Douglas confident of third term
BRIDGETOWN, Barbados – Prime Minister Denzil Douglas, confident that his St Kitts Labour Party will win a third consecutive term, was expected to announce at a political rally last night an October 25 date for general elections, six months early of the poll’s due date.
“Our confidence for another landslide electoral victory has been further fortified by the report of a reputable pollster from Barbados that makes clear that only an earthquake could prevent us from a sweeping third term,” Douglas told the Observer in a telephone interview from Basseterre, the St Kitts capital, prior to addressing last night’s rally.
“I can tell you it is based on the political stability and economic management we have provided,” he added.
The opinion poll was conducted by University of the West Indies political scientist Peter Wickham for the St Kitts Labour Party (SKLP), which will publicise the results to coincide with the official launch of what is expected to be three weeks of intensive campaigning before election day.
Wickham is a director of the Barbados-based Caribbean Development Research Services.

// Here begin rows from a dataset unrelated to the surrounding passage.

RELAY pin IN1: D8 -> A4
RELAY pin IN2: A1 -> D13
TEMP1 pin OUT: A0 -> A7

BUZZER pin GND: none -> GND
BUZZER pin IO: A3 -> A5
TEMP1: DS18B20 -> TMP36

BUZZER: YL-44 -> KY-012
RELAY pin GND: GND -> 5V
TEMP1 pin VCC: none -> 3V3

The main opposition People’s Action Movement (PAM) that led the country into independence in 1983 under the then leadership of medical doctor Kennedy Simmonds, is faced with an uphill struggle to recover from its humiliating defeat in the March 6, 2000 general elections at which it failed to win a seat in the 11-member House of Representatives.
Douglas’ SKLP captured all eight of the St Kitts constituencies, including that of Simmonds, who was recently knighted on Douglas’ recommendation.
While political observers view Simmonds’ knighthood as an election-winning strategy by Douglas, the prime minister said yesterday that it was partly in recognition of Simmonds’ role as the first prime minister of independent St Kitts and Nevis, and “my government’s policy to deal with the problem of political tribalism”.
The SKLP had secured its eight St Kitts seats with approximately 64 per cent of the valid votes to the PAM’s 35 per cent.
Neither the PAM nor the SKLP contested any of the three seats in St Kitts’ sister island Nevis where Premier Vance Amory’s Nevis Reformation Party (NRP) is again expected to retain majority control with two of the three seats. The Nevis Concerned Citizens Movement (NCCM) is likely to retain its one seat.
Although tension remains over St Kitts/Nevis governance relations during the SKLP’s second term, both Prime Minister Douglas and Premier Amory have succeeded in avoiding conflicts that at one stage made Nevis’ secession a very strong possibility.
Diffusing tension in relations with Nevis and keeping the lid on political and industrial unrest in St Kitts could be viewed in part to varying efforts by both the ruling SKLP and its major opponent the PAM.
However, both PAM leader Lindsay Grant, an attorney-at-law, and leader of the new and smaller United National Empowerment Party, Henry Browne, also a lawyer, have a tough job trying to convince the electorate of the need for a change in government at this month’s elections.
Prime Minister Douglas, who has responsibility among Caricom leaders for health issues, with special emphasis on efforts to combat the HIV/AIDS epidemic, has credited St Kitts and Nevis’ improved rating on the United Nations Human Development Index to what he said was his government’s “progressive social and economic policies”.
The new rating – 39, up from 51 last year – has placed the twin-island state of some 38,700 people at the top of the scale among countries of the Organisation of Eastern Caribbean States and second only to Barbados in the hemisphere.